D supports partial specialization:
Language overview
Template feature comparison (with C++ 98 and 0x).
(scan for "partial" in the above links).
The second link in particular will give you a very detailed breakdown of what you can do with template specialization, not only in D but in C++ as well.
Here's a D specific example of swap. It should print out the message for the swap specialized for the Thing class.
import std.stdio; // for writefln
// Class with swap method
class Thing(T)
{
public:
this(T thing)
{
this.thing = thing;
}
// Implementation is the same as generic swap, but it will be called instead.
void swap(Thing that)
{
const T tmp = this.thing;
this.thing = that.thing;
that.thing = tmp;
}
public:
T thing;
}
// Swap generic function
void swap(T)(ref T lhs, ref T rhs)
{
writefln("Generic swap.");
const T tmp = lhs;
lhs = rhs;
rhs = tmp;
}
void swap(T : Thing!(U))(ref T lhs, ref T rhs)
{
writefln("Specialized swap method for Things.");
lhs.swap(rhs);
}
// Test case
int main()
{
auto v1 = new Thing!(int)(10);
auto v2 = new Thing!(int)(20);
assert (v1.thing == 10);
assert (v2.thing == 20);
swap(v1, v2);
assert (v1.thing == 20);
assert (v2.thing == 10);
return 0;
}
I am afraid that C# does not support partial template specialization.

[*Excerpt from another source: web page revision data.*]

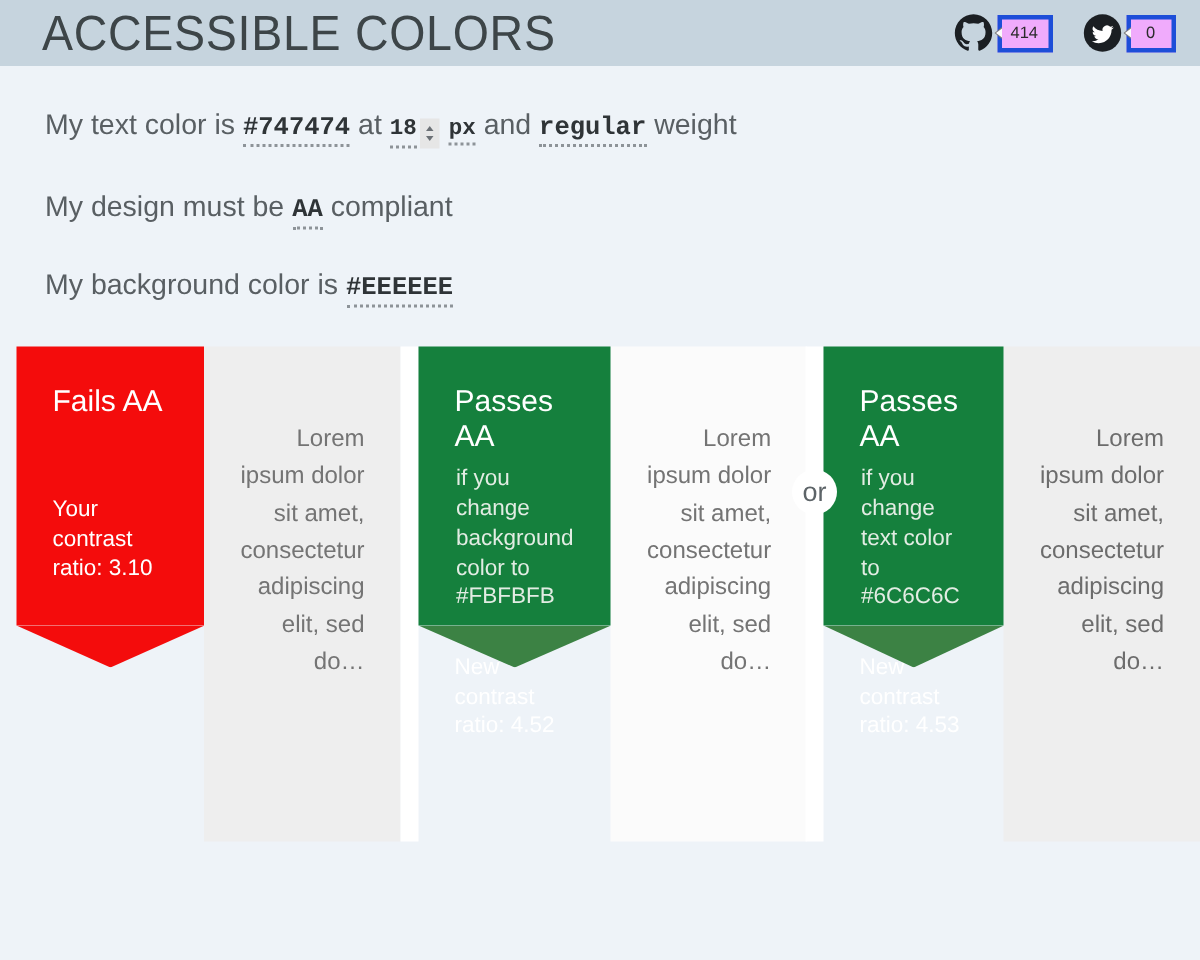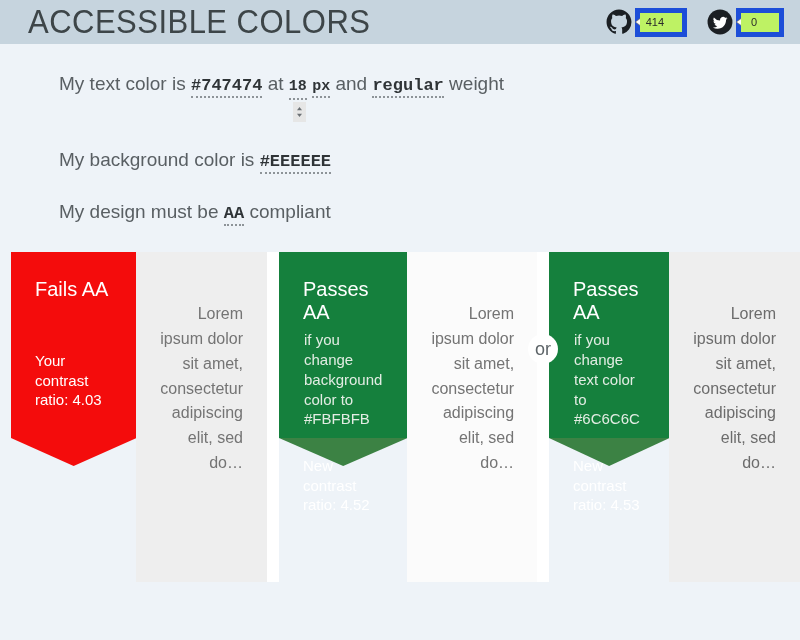--- a/index.html
+++ b/index.html
@@ -44,26 +44,26 @@
     gap: 20px;
   }
   .social-item {
     display: flex;
     align-items: center;
     gap: 3px;
   }
   .social-icon svg { display: block; }
   .count-bubble {
     position: relative;
-    background: #bef264;
-    border: 5px solid #1d4ed8;
+    background: #f0abfc;
+    border: 3px solid #1d4ed8;
     color: #2b2b2b;
     font-size: 11px;
     line-height: 1;
-    padding: 4px 18px 4px 6px;
+    padding: 4px 7px 4px 6px;
     min-width: 14px;
     text-align: center;
     font-family: "Liberation Sans", sans-serif;
   }
   .count-bubble::before {
     content: "";
     position: absolute;
     left: -5px;
     top: 50%;
     margin-top: -4px;
@@ -80,21 +80,20 @@
     margin-top: -3px;
     width: 0; height: 0;
     border-top: 3px solid transparent;
     border-bottom: 3px solid transparent;
     border-right: 4px solid #fcfcfc;
   }
 
   
   .form-area {
     padding: 28px 16px 0 30px;
-    margin-left: 29px;
   }
   .sentence {
     font-size: 19px;
     line-height: 1.25;
     color: #595f63;
     margin: 0 0 28px 0;
     white-space: nowrap;
   }
   .editable {
     font-family: "Liberation Mono", "DejaVu Sans Mono", monospace;
@@ -103,23 +102,22 @@
     color: #2f3437;
     border-bottom: 2px dotted #8d9398;
     padding-bottom: 1px;
     cursor: pointer;
   }
   .editable.small {
     font-size: 15px;
   }
   .num-wrap {
     display: inline-flex;
-    align-items: flex-end;
+    align-items: flex-start;
     vertical-align: baseline;
-    flex-direction: column;
   }
   .spinner {
     display: inline-flex;
     flex-direction: column;
     justify-content: center;
     align-items: center;
     background: #e6e6e6;
     width: 13px;
     height: 20px;
     margin: 0 1px 0 2px;
@@ -275,40 +273,40 @@
           </svg>
         </span>
       </span>
     <span class="editable small">px</span>
     <span>and</span>
     <span class="editable">regular</span>
     <span>weight</span>
   </p>
 
   <p class="sentence">
-    <span>My background color is</span>
-    <span class="editable">#EEEEEE</span>
-  </p>
-
-  <p class="sentence">
     <span>My design must be</span>
     <span class="editable">AA</span>
     <span>compliant</span>
+  </p>
+
+  <p class="sentence">
+    <span>My background color is</span>
+    <span class="editable">#EEEEEE</span>
   </p>
 
 </div>
 
 <div class="results">
 
   <div class="result-col col-1">
     <div class="card-band fail">
       <h2 class="card-title">Fails AA</h2>
       <div class="spacer-lg"></div>
       <div class="spacer-md"></div>
-      <p class="card-line">Your contrast ratio: 4.03</p>
+      <p class="card-line">Your contrast ratio: 3.10</p>
       <div class="notch">
         <svg viewBox="0 0 100 28" preserveAspectRatio="none">
             <polygon points="0,0 100,0 50,28" fill="#f40c0c"></polygon>
           </svg>
       </div>
     </div>
     <div class="preview" style="background:#EEEEEE;color:#747474;">
       <p>Lorem ipsum dolor sit amet, consectetur adipiscing elit, sed do…</p>
     </div>
   </div>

Partial template specialization means:
You have a base class with two or more templates (generics / type parameters).
The type parameters would be <T, S>
In a derived (specialized) class you indicate the type of one of the type parameters.
The type parameters could look like this <T, int>.

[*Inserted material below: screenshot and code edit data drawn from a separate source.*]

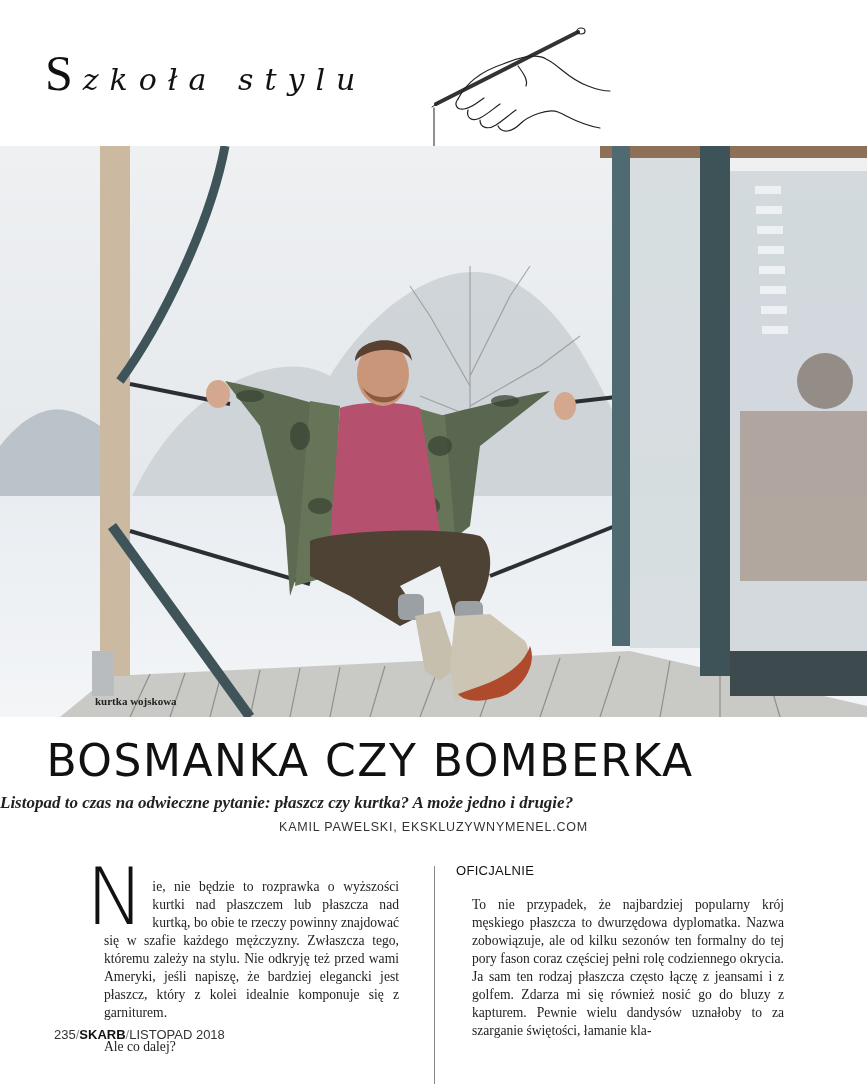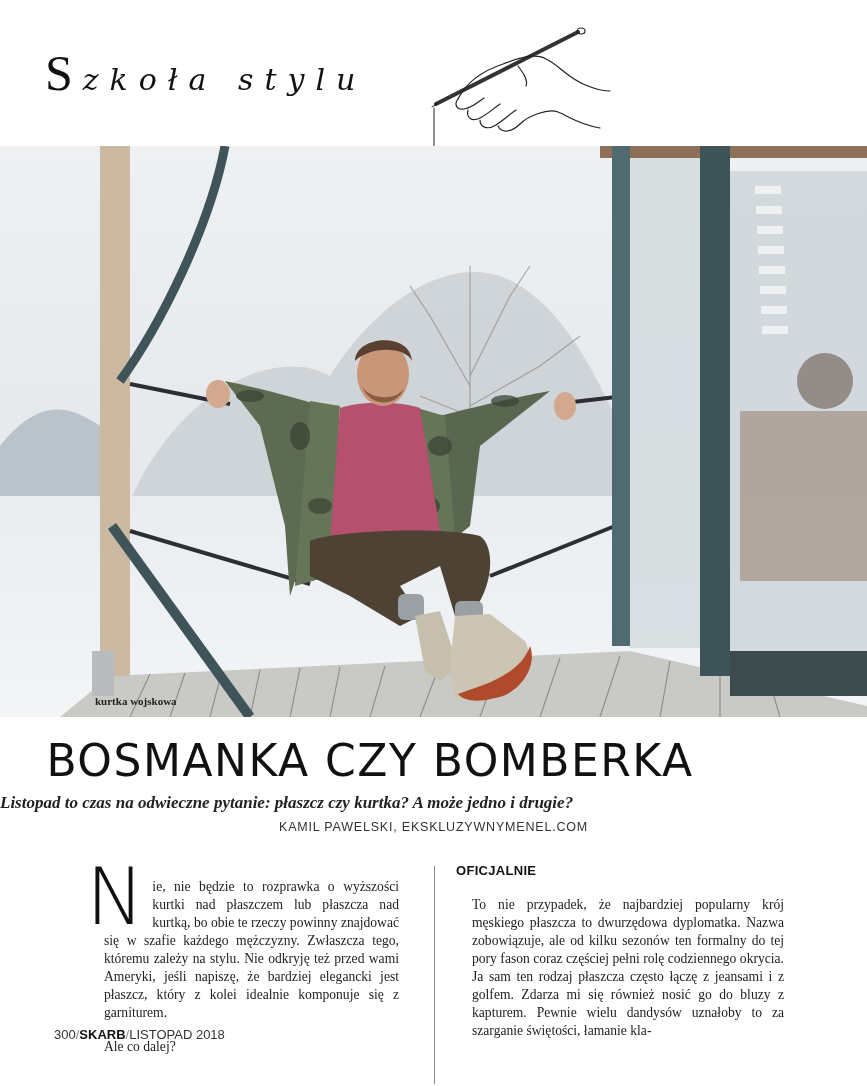--- a/index.html
+++ b/index.html
@@ -17,21 +17,21 @@
   .headline { position: absolute; left: 0; width: 740px; top: 735px; text-align: center; font-family: "DejaVu Sans", sans-serif; font-weight: 200; font-size: 44px; letter-spacing: 1.5px; color: #111; -webkit-text-stroke: 0; }
   .headline span { font-weight: normal; display: inline-block; transform: scaleX(1.0); }
   .standfirst { position: absolute; left: 0; width: 867px; top: 793px; text-align: left; font-family: "Liberation Serif", serif; font-style: italic; font-weight: bold; font-size: 17px; color: #222; }
   .byline { position: absolute; left: 0; width: 867px; top: 820px; text-align: center; font-family: "Liberation Sans", sans-serif; font-size: 12.5px; letter-spacing: 0.8px; color: #333; }
 
   .col { position: absolute; font-family: "Liberation Serif", serif; font-size: 13.6px; line-height: 18px; color: #222; text-align: justify; }
   .col-left { left: 88px; top: 862px; width: 327px; }
   .col-right { left: 456px; top: 862px; width: 344px; }
   .dropcap { float: left; font-family: "DejaVu Sans", sans-serif; font-weight: 200; font-size: 78px; line-height: 66px; margin: 2px 8px 0 -2px; color: #111; }
   .col p { margin: 16px; }
-  .subhead { font-family: "Liberation Sans", sans-serif; font-weight: bold; font-size: 13px; letter-spacing: 0.3px; color: #111; line-height: 18px; margin-bottom: 10px; }
+  .subhead { font-family: "Liberation Sans", sans-serif; font-weight: normal; font-size: 13px; letter-spacing: 0.3px; color: #111; line-height: 18px; margin-bottom: 10px; }
   .last-line { text-align: left; }
 
   .divider { position: absolute; left: 434px; top: 866px; width: 1px; height: 218px; background: #888; }
 
   .footer { position: absolute; left: 54px; top: 1027px; font-family: "Liberation Sans", sans-serif; font-size: 13px; color: #333; white-space: nowrap; }
   .footer .brand { font-weight: bold; color: #111; }
   .footer .sep { color: #888; }
 </style>
 </head>
 <body>
@@ -175,14 +175,14 @@
 </div>
 
 <div class="divider"></div>
 
 <div class="col col-right">
   <div class="subhead">OFICJALNIE</div>
   <p>To nie przypadek, że najbardziej popularny krój męskiego płaszcza to dwurzędowa dyplomatka. Nazwa zobowiązuje, ale od kilku sezonów ten formalny do tej pory fason coraz częściej pełni rolę codziennego okrycia. Ja sam ten rodzaj płaszcza często łączę z jeansami i z golfem. Zdarza mi się również nosić go do bluzy z kapturem. Pewnie wielu dandysów uznałoby to za szarganie świętości, łamanie kla-</p>
 </div>
 
 <div class="footer">
-  <span>300</span><span class="sep">/</span><span class="brand">SKARB</span><span class="sep">/</span><span>LISTOPAD 2018</span>
+  <span>235</span><span class="sep">/</span><span class="brand">SKARB</span><span class="sep">/</span><span>LISTOPAD 2018</span>
 </div>
 
 </body></html>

So when someone uses (instantiates an object of) the class where the last type parameter is an int, the derived class is used.
Haskell has overlapping instances as an extension:
class Sizable a where
size :: a -> Int
instance Collection c => Sizable c where
size = length . toList
is a function to find size of any collection, which can have more specific instances:
instance Sizable (Seq a) where
size = Seq.length
See also Advanced Overlap on HaskellWiki.
Actually, you can (not quite; see below) do it in C# with extension methods:
public Count (this IEnumerable<T> seq) {
int n = 0;
foreach (T t in seq)
n++;
return n;
}
public Count (this T[] arr) {
return arr.Length;
}
Then calling array.Count() will use the specialised version. "Not quite" is because the resolution depends on the static type of array, not on the run-time type. I.e. this will use the more general version:
IEnumerable<int> array = SomethingThatReturnsAnArray();
return array.Count();
C#:
void Swap<T>(ref T a, ref T b) {
var c = a;
a = b;
b = c;
}
I guess the (pure) Haskell-version would be:
swap :: a -> b -> (b,a)
swap a b = (b, a)
Java has generics, which allow you to do similar sorts of things.